NSB Group assumed its position as a retail solutions leader in North America and Europe when the Montreal-based company acquired STS Systems in December 2000. NSB offers the Connected Retailer suite of solutions, including loss prevention, CRM, and sales analytics. By analyzing a central data mart of store-level transactions, it automatically detects patterns of fraudulent activity and procedural violations that break user-defined business rules. It has an exception-reporting engine, drill-down capability, and dynamic assignment of severity status codes.
Dollar General, a retail chain with more than 6,200 stores in 27 states, cited increasing shrinkage rates as a main reason it missed analysts’ expectations in the third quarter of 2002. The company selected NSB’s solution to bring the problem under control. Dollar General’s director of asset protection, Jerry Snider, reports that the system was user-friendly, with investigators in the field able to log in from their laptops to look at recent occurrences in their assigned group of stores. A side effect of the installation was the discovery that it helped uncover other patterns of fraudulent activity. “If you’re dealing with someone who is conducting false transactions, there may be other problems such as back-door security or theft of goods,” notes Snider.

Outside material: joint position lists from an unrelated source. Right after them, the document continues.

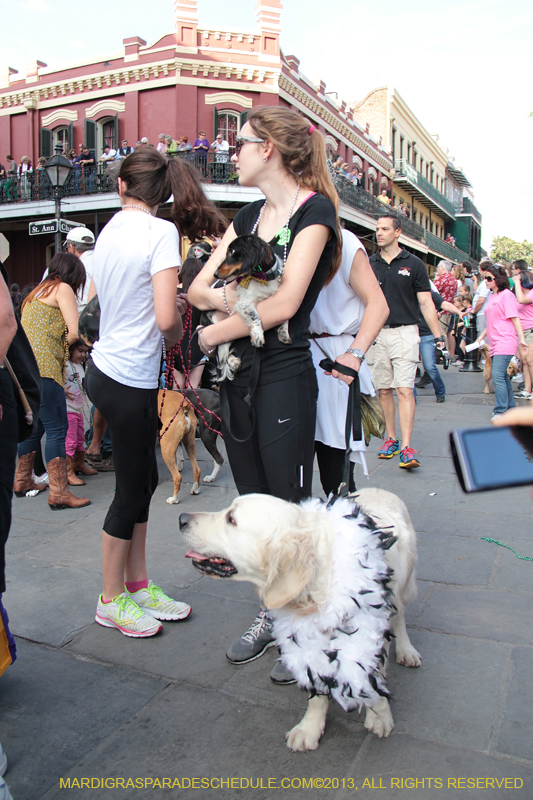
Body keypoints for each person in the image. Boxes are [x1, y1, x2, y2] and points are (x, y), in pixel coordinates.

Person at [189, 107, 341, 670]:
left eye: (242, 142)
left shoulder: (314, 212)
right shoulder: (248, 214)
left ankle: (309, 622)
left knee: (292, 509)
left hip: (281, 376)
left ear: (269, 149)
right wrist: (238, 307)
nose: (234, 152)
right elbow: (199, 287)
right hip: (238, 379)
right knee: (250, 502)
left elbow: (285, 304)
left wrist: (212, 335)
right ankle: (272, 613)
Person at [85, 147, 226, 638]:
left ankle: (138, 585)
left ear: (121, 187)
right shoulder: (162, 232)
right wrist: (171, 334)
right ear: (162, 193)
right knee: (131, 490)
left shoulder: (108, 230)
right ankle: (110, 598)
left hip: (109, 369)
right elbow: (166, 319)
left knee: (143, 481)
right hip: (129, 375)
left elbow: (126, 300)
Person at [310, 229, 389, 495]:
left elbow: (378, 304)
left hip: (335, 356)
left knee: (336, 472)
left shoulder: (344, 241)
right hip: (293, 355)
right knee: (289, 475)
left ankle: (347, 530)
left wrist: (354, 353)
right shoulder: (284, 238)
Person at [367, 213, 444, 468]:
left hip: (405, 332)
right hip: (376, 333)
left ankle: (407, 447)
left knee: (405, 389)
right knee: (384, 390)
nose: (379, 233)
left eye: (385, 229)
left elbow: (426, 303)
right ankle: (391, 438)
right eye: (377, 229)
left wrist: (438, 336)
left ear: (397, 232)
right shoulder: (369, 263)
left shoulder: (414, 264)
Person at [15, 253, 90, 509]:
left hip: (26, 369)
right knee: (58, 430)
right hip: (46, 368)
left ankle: (22, 480)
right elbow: (74, 330)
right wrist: (61, 344)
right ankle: (59, 493)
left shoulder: (32, 294)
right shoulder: (62, 288)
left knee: (35, 427)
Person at [474, 265, 528, 420]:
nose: (486, 281)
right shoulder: (493, 295)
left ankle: (501, 411)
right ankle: (509, 408)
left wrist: (522, 340)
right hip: (495, 341)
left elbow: (515, 318)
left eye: (489, 278)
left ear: (498, 279)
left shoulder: (506, 296)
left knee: (497, 375)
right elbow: (492, 319)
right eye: (486, 278)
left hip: (505, 340)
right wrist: (482, 336)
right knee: (502, 376)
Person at [416, 287, 462, 401]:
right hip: (409, 332)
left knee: (429, 366)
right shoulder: (405, 291)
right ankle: (410, 398)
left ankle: (440, 391)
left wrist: (458, 311)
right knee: (408, 368)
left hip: (426, 333)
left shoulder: (428, 292)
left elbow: (444, 304)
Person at [64, 340, 96, 485]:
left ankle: (79, 464)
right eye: (80, 351)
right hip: (68, 409)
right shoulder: (64, 365)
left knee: (79, 439)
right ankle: (68, 471)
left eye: (85, 352)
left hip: (78, 409)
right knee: (70, 441)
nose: (83, 355)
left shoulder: (80, 365)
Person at [172, 257, 206, 391]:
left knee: (177, 387)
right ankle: (190, 412)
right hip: (197, 345)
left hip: (177, 346)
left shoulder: (175, 293)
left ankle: (175, 412)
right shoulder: (201, 295)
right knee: (192, 388)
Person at [513, 270, 533, 399]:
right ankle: (527, 389)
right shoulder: (518, 294)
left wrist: (515, 282)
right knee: (524, 361)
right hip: (521, 331)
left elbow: (521, 300)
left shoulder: (530, 293)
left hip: (531, 330)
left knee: (531, 361)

Retail Expert collaborates with clients to enhance their perspective of loss prevention and reduce shortages; its solutions are used by some of the nation’s top apparel, housewares, grocery, gift, and drug retailers. The flagship product, NaviStor, permits management of critical loss prevention data by exception and benchmarking of key shrinkage indicators to reduce shortages and increase profits; it also provides a scorecard to track cashier and store performance. Another product, NaviScript, is designed to reduce shortages and increase profits in pharmacies. And the Woburn, MA-based company’s NaviTrack is designed to help manage and reduce shrinkage among direct-store-delivery (DSD) vendors.
Trax Retail Solutions in Scottsdale, AZ, offers ShrinkTrax, which combines intelligent data-mining and analytics, narrative action plans, employee behavior modification, in-store operational best practices, case management, and ongoing effectiveness management services. It identifies dishonest and underperforming cashiers while maximizing customer service and checkout efficiency. Besides ShrinkTrax for POS, modules include Shrink Trax for direct store deliveries to monitor activity at the time deliveries are made; ShrinkTrax for Scales, providing tracking and analysis of data from the perishables departments; and ShrinkTrax for CCTV, linking in-store CCTV systems to transaction data.
The company says it incorporates the employee behavior modification process to help build a culture of “shrink awareness and accountability.” Trax trainers works with store managers on how to identify and manage the behaviors that enable shrinkage to happen in the first place.
Jeff Morris is a freelance writer based in South Salem, NY, who writes frequently on technology and retail topics.